I have been researching and I have found MADDPG and Soft Q-learning algorithms as the top ones in the state-of-the-art. I implemented the first one over an Unity environment and works well! However, they are mainly focused on environments with continuous action space. Although they can be applied to discrete action-space (e.g. MADDPG with gumbel softmax) it seems it is not what they are intended for (I have tried with MADDPG (w/ Gumbel softmax) achieving disastrous results…). In their corresponding papers they don’t give a lot of details of how to use them in these settings.

Can somebody help me with this?

there’s quite a bit if you do a regular google search. here’s a link.
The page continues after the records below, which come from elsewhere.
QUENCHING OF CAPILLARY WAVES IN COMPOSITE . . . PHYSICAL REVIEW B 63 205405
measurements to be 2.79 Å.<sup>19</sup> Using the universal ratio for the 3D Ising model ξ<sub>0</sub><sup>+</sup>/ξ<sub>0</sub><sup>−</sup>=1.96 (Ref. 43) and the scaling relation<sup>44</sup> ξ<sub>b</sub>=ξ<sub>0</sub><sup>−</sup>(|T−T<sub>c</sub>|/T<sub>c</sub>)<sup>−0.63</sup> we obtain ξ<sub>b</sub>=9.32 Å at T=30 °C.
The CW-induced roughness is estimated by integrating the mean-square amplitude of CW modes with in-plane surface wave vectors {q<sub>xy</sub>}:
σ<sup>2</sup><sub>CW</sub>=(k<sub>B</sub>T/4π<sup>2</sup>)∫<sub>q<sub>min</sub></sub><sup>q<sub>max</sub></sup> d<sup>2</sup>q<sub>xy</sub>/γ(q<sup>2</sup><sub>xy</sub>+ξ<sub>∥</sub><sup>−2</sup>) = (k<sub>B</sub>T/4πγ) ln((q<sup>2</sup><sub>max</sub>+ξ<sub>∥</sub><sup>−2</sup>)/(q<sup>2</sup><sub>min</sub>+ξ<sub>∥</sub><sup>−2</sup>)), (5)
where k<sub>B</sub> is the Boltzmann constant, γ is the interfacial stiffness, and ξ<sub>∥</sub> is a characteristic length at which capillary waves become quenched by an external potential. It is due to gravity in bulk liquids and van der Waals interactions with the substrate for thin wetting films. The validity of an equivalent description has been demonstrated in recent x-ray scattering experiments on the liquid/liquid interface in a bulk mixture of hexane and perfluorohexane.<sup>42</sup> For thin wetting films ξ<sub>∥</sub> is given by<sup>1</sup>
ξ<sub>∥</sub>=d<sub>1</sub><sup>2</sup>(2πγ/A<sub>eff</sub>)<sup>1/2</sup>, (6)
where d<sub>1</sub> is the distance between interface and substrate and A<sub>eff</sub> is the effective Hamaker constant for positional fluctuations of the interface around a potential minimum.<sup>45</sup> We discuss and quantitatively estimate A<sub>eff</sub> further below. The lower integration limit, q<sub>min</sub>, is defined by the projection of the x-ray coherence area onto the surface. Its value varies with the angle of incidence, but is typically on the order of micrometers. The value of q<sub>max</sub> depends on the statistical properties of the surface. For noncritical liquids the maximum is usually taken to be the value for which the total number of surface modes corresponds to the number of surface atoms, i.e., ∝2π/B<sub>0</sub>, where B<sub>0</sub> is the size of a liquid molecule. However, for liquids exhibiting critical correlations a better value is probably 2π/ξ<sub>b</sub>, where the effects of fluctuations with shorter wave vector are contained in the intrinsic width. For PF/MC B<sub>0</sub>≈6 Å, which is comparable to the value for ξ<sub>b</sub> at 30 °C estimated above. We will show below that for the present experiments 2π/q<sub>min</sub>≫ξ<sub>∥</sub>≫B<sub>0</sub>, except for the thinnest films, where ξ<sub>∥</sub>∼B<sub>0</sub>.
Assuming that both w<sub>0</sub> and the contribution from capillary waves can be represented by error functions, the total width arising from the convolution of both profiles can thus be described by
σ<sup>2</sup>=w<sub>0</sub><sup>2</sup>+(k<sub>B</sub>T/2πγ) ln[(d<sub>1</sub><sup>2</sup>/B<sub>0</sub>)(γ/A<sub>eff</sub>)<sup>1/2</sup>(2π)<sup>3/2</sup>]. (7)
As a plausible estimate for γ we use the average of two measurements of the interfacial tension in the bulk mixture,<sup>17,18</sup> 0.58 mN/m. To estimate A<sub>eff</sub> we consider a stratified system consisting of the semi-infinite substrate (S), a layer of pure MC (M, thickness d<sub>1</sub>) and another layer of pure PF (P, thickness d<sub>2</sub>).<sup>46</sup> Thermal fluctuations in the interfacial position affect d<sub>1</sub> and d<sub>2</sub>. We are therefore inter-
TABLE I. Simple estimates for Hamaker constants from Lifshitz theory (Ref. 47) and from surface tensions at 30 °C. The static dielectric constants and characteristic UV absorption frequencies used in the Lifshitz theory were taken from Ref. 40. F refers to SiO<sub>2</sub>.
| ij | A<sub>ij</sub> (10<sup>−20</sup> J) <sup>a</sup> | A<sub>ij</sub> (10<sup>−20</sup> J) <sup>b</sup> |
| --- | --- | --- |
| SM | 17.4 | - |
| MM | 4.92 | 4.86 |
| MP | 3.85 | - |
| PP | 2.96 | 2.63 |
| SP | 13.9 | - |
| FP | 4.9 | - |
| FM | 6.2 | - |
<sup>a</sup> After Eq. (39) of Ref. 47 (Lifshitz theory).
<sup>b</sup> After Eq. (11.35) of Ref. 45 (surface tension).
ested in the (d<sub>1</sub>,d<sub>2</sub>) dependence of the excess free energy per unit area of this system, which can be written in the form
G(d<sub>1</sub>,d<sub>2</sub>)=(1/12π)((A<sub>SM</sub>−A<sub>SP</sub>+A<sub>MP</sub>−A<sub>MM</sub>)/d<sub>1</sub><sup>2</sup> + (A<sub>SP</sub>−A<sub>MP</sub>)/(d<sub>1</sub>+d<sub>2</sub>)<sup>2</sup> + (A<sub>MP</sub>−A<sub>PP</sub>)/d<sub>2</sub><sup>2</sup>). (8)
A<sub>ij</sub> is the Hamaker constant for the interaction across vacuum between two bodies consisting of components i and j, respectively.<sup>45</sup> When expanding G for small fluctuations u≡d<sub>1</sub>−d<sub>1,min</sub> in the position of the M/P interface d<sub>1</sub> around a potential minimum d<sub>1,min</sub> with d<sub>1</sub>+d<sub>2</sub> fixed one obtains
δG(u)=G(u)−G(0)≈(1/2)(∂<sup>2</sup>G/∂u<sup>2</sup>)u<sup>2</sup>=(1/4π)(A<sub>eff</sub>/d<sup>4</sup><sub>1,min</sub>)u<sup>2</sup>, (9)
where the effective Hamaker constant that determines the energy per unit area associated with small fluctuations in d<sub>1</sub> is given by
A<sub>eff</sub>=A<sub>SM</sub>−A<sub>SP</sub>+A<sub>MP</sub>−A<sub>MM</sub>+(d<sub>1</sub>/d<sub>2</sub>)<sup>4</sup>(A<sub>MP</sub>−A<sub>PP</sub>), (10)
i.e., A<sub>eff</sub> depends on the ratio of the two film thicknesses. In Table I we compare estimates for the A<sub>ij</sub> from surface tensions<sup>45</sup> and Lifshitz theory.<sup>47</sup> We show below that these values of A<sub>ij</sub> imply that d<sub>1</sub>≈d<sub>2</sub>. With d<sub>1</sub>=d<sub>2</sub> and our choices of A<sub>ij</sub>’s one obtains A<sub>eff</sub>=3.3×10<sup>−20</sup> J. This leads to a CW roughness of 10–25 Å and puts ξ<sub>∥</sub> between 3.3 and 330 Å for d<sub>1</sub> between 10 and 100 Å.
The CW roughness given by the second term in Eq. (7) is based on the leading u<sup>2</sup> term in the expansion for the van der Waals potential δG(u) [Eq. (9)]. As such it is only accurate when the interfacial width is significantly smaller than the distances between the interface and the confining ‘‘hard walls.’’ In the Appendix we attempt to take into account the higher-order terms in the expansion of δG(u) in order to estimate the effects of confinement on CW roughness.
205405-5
Concerning the soft-Q learning approach, the adaptation to discret worlds looks simple:

in the critic update, use
Q(a,s) = r(a,s) + sum_s’ ( T(s’|a,s) * V(s’) )
V(s) = log( sum_a exp( Q(a,s) / alpha )

and directly compute the new policy
pi(a|s) = softmax( Q / alpha ) (a,s)
directly for all agents.

Q learning was originally developed for markov decision processes with discrete action spaces.A fine example:

But this is not multi-agent…

same here, this is not multi agent

The paper you mention about multi-agent soft-Q learning is a centralized approach, where each agent are sharing a common critic, with a joint policy (one network giving as output one action per agent). My answer focused on that case.